▸ ASSIGNMENT 1: Update the records below by replacing "Studie" with "Analyse" and reproduce every line with nothing else changed.

However, during the nearly three-hour drive from Longi on a road that had started as narrow, had gotten even narrower and lost paving, whose edges became ever more decorated with warnings of washouts, falling rocks and detours, I began to worry. Maybe Gangi would be this trip’s dud.

I was relieved to finally see the town draped over the crest of a mountain. It took some driving back and forth, some Google map pins, and finally asking someone, to discover that the ugly entrance on street view actually did hide the hotel’s reception door. But that’s where the awkwardness ends.

A beautiful girl named Antonietta was the receptionist. She took me next door to the bar of the same name as the hotel and bought me coffee. Then she checked us into our amazingly modern, newly remodeled room upstairs. Jeff stayed behind (because Anto spoke no English) and she drove me up the cliff to the main part of town. She showed me the Chiesa Madre where the Palm Sunday procession would take place, she pointed out where to eat, and she stopped to say hi to her friends who were working on their palm decorations for the next day.

Skip ahead to Palm Sunday. It turned out that Antonieta’s brother Carmelo made our morning coffee. He spoke good English, we chatted about everything, and then he offered to drop us off up near the church. We had walked up the hill for dinner the previous night and it was a hike, even for us who are in pretty good shape. We bid Carmelo goodbye at the top of old Gangi and walked to the church where people were milling around. Antonietta had showed me where the confraternities assembled with their people, their drummers and their own grande palma. Let’s go up there, I said. We’d only walked a few minutes when we heard the drums. The procession was already making their way toward the church. We stepping into a side “street” of steps and had a perfect vantage point for the entire procession as it made its way to the church for the benediction.

When the last confraternity passed, we followed them to the church and sat outside with the drummers (too big to all fit in the church) while the priest got everyone blessed up. When the procession began to pour from the church to make its route around the town, I stood with the drummers who were drumming at full intensity waiting to step into their own group when it came from the church. The energy of the drums pounded against me and I felt possessed. But not so much so that I didn’t shoot picture after picture. Jeff was shooting movies and recording sounds nearby.

I couldn’t have asked for more.

To finish the day (and finish us off), we went out to the countryside to Villa Raino for a typical Sunday lunch. Carmello and Antonietta had recommended we go, and not long after we showed up for our lunch, so did they—to help their father and mother who run the restaurant!

It was a great day and a great birthday. Jeff and I got some great shots.

▸ ASSIGNMENT 2: From the account of Palm Sunday in Gangi, copy the passage word for word, starting at "I couldn’t have" and ending at "some great shots.".

▸ DATA FOR THE TASK:
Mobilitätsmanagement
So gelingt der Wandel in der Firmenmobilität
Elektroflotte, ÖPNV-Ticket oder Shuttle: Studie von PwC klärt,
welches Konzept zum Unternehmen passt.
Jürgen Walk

▸ TASK RESULT 1:
Mobilitätsmanagement
So gelingt der Wandel in der Firmenmobilität
Elektroflotte, ÖPNV-Ticket oder Shuttle: Analyse von PwC klärt,
welches Konzept zum Unternehmen passt.
Jürgen Walk

▸ TASK RESULT 2:
I couldn’t have asked for more.

To finish the day (and finish us off), we went out to the countryside to Villa Raino for a typical Sunday lunch. Carmello and Antonietta had recommended we go, and not long after we showed up for our lunch, so did they—to help their father and mother who run the restaurant!

It was a great day and a great birthday. Jeff and I got some great shots.